Tips: - "Do NOT suggest another fix" is critical at this stage. Three guesses in a row is a cycle. Break the cycle by switching from fix mode to diagnostic mode. - The "What we don't know" section is the most valuable part. It tells you exactly what to investigate when you take over. This converts the AI from a fix-generator to a diagnostic tool. - After getting the diagnostic, take over manually. Run the suggested investigation steps. If the diagnostic surfaces the root cause, you can return to the AI with new context for a targeted fix.


Prompt 4: Environment and Configuration Debugging

When to use: The error is not in the code itself but in the environment, configuration, or deployment.

Pattern: Error Escalation + Context First

The code works in {environment where it works, e.g., local development}
but fails in {environment where it fails, e.g., staging/production}.

Error in the failing environment:
{Paste error}
Environment differences I know about:
- {e.g., Local: SQLite, Production: PostgreSQL}
- {e.g., Local: Python 3.11, Production: Python 3.9}
- {e.g., Local: runs directly, Production: runs in Docker}

Configuration files:
---
{Paste relevant config for both environments}
---

Help me identify which environment difference is causing the failure.

Check for:
1. Version mismatches (language, library, database)
2. Missing environment variables or secrets
3. File path differences (absolute vs relative, OS-specific)
4. Network configuration (ports, hostnames, DNS)
5. Permission differences (file access, database roles)

For each potential cause, suggest a specific command I can run in the
failing environment to confirm or rule it out.

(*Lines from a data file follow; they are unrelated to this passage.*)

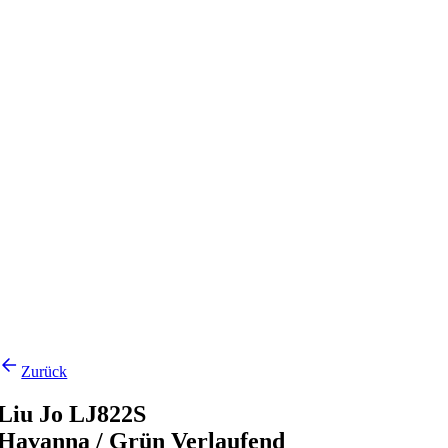
Zurück
Liu Jo LJ822S
Havanna / Grün Verlaufend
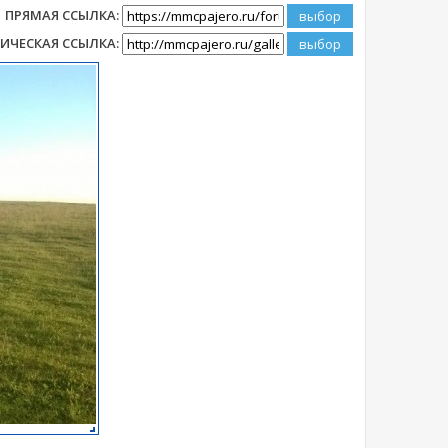
ПРЯМАЯ ССЫЛКА:
ИЧЕСКАЯ ССЫЛКА:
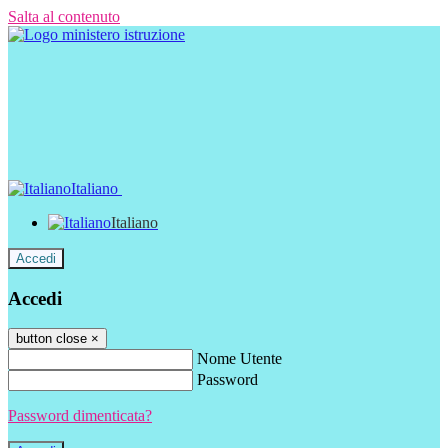
Salta al contenuto
Italiano
Italiano
Accedi
Accedi
button close
×
Nome Utente
Password
Password dimenticata?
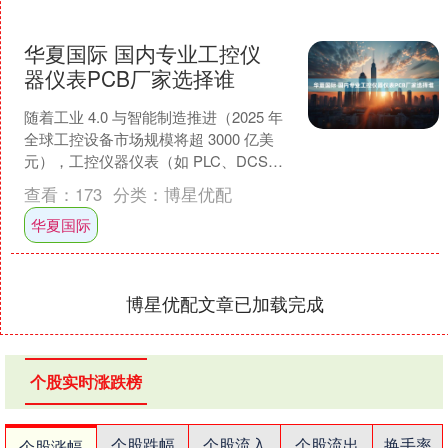
华夏国际 国内专业工控仪
器仪表PCB厂家选择谁
随着工业 4.0 与智能制造推进（2025 年
全球工控设备市场规模将超 3000 亿美
元），工控仪器仪表（如 PLC、DCS、
传感器模块）对 PCB 的稳定性要....
查看：
173
分类：
博星优配
华夏国际
博星优配文章已加载完成
个股实时涨跌榜
个股跌幅
个股流入
个股流出
换手率
个股涨幅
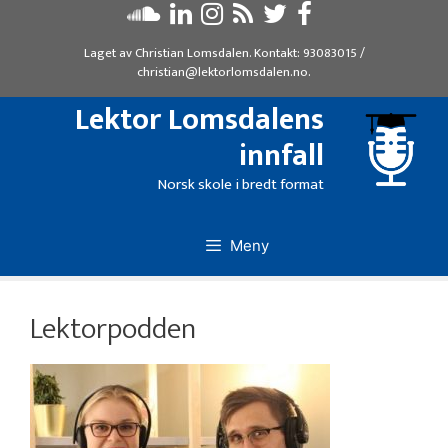
Hopp
til
Laget av
Christian Lomsdalen
. Kontakt:
93083015
/
innhold
christian@lektorlomsdalen.no
.
Lektor Lomsdalens
innfall
Norsk skole i bredt format
Meny
Lektorpodden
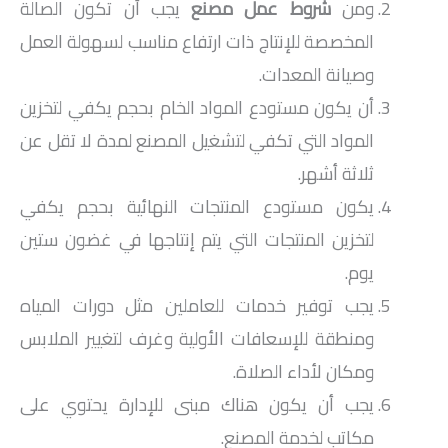
ومن
شروط عمل مصنع
يجب أن تكون الصالة
المخصصة للإنتاج ذات ارتفاع مناسب لسهولة العمل
وصيانة المعدات.
أن يكون مستودع المواد الخام بحجم يكفي لتخزين
المواد التي تكفي لتشغيل المصنع لمدة لا تقل عن
ثلاثة أشهر.
يكون مستودع المنتجات النهائية بحجم يكفي
لتخزين المنتجات التي يتم إنتاجها في غضون ستين
يوم.
يجب توفير خدمات للعاملين مثل دورات المياه
ومنطقة للإسعافات الأولية وغرف لتغيير الملابس
ومكان لأداء الصلاة.
يجب أن يكون هناك مبنى للإدارة يحتوي على
مكاتب لخدمة المصنع.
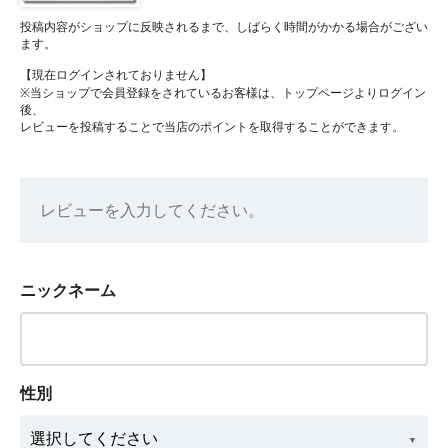
投稿内容がショップに反映されるまで、しばらく時間がかかる場合がござい
ます。
【現在ログインされておりません】
※当ショップで会員登録をされているお客様は、トップページよりログイン
後、
レビューを投稿することで当店のポイントを取得することができます。
レビューを入力してください。
ニックネーム
性別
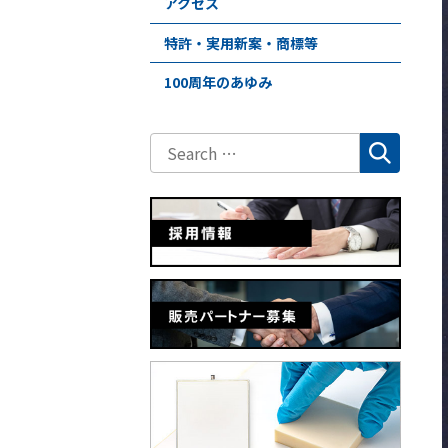
アクセス
特許・実用新案・商標等
100周年のあゆみ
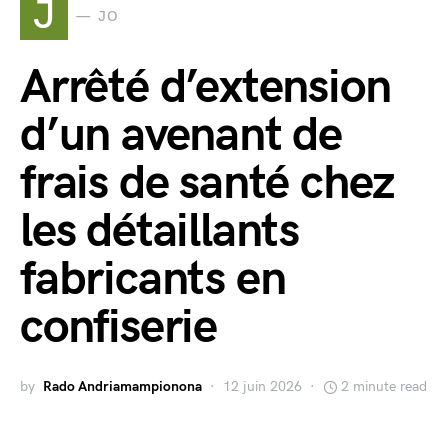
J
JO
Arrêté d’extension
d’un avenant de
frais de santé chez
les détaillants
fabricants en
confiserie
by
Rado Andriamampionona
12 juin 2026
2 minute read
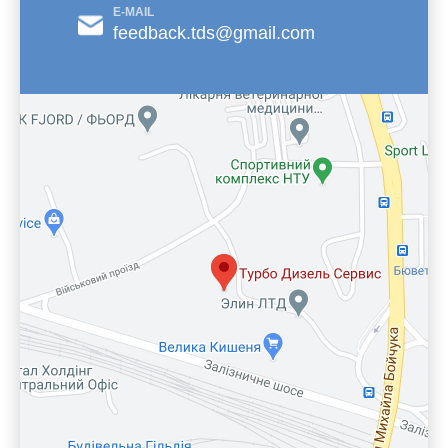
E-MAIL
feedback.tds@gmail.com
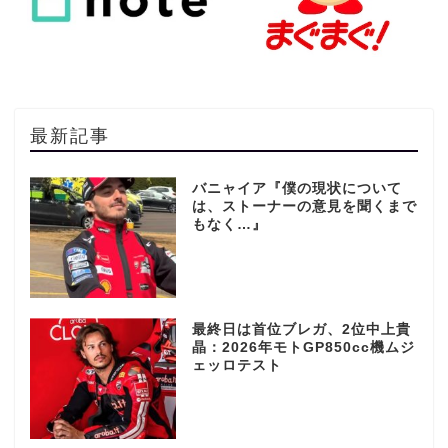
最新記事
バニャイア『僕の現状について
は、ストーナーの意見を聞くまで
もなく…』
最終日は首位ブレガ、2位中上貴
晶：2026年モトGP850cc機ムジ
ェッロテスト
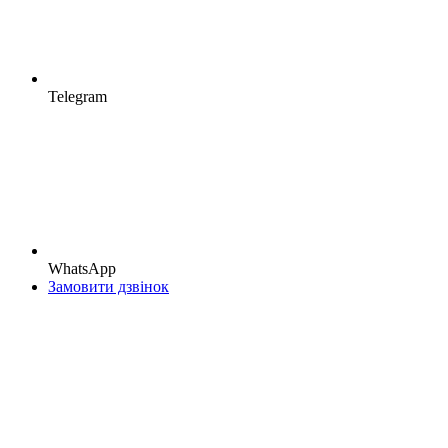
Telegram
WhatsApp
Замовити дзвінок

Tips: - Environment bugs are among the hardest to debug because the AI cannot see your environment. Providing explicit environment differences makes up for this limitation. - "Specific command to confirm or rule it out" gives you an action plan. Run the commands, paste the results back, and the AI can narrow down the cause. - Configuration files often contain the answer. Paste both working and failing configs so the AI can diff them.


Prompt 5: Log-Based Debugging

When to use: The error is intermittent or the stack trace is unhelpful. You need to work from logs.

Pattern: Error Escalation + Review Ruthlessly

I have an intermittent issue: {brief description}.

It happens approximately {frequency, e.g., 5% of requests} under
{conditions, e.g., high load, specific data patterns}.

Here are the relevant logs from a successful request:
---
{Paste logs from a working case}
---

Here are the relevant logs from a failing request:
---
{Paste logs from a failing case}
---

Compare the two log sequences and:

1. Identify where the failing request diverges from the successful one
2. List what data or state differs at the divergence point
3. Suggest what additional logging would help isolate the root cause
   (include the exact log statements and where to place them)
4. Hypothesize what conditions trigger the failure based on the patterns

If the current logs are insufficient for diagnosis, tell me exactly
what additional information to capture and I'll provide it.

Tips: - Side-by-side log comparison (working vs failing) is one of the AI's strongest debugging capabilities. It excels at pattern matching across structured text. - "What additional logging would help" is the practical next step when logs are insufficient. The AI can suggest targeted instrumentation that you would add and then rerun. - For intermittent issues, frequency and conditions are essential context. "5% of requests under high load" suggests a very different root cause than "every third request regardless of load."


The Escalation Ladder Summary

Step Action When
1 Share error, let AI fix First failure
2 Add context, request different approach Same error persists
3 Request diagnostic, take over manually Two fixes failed
-- Human takes the wheel Three strikes reached

Know when to let AI iterate and when to step in. The cost of the fourth attempt exceeds the cost of debugging it yourself.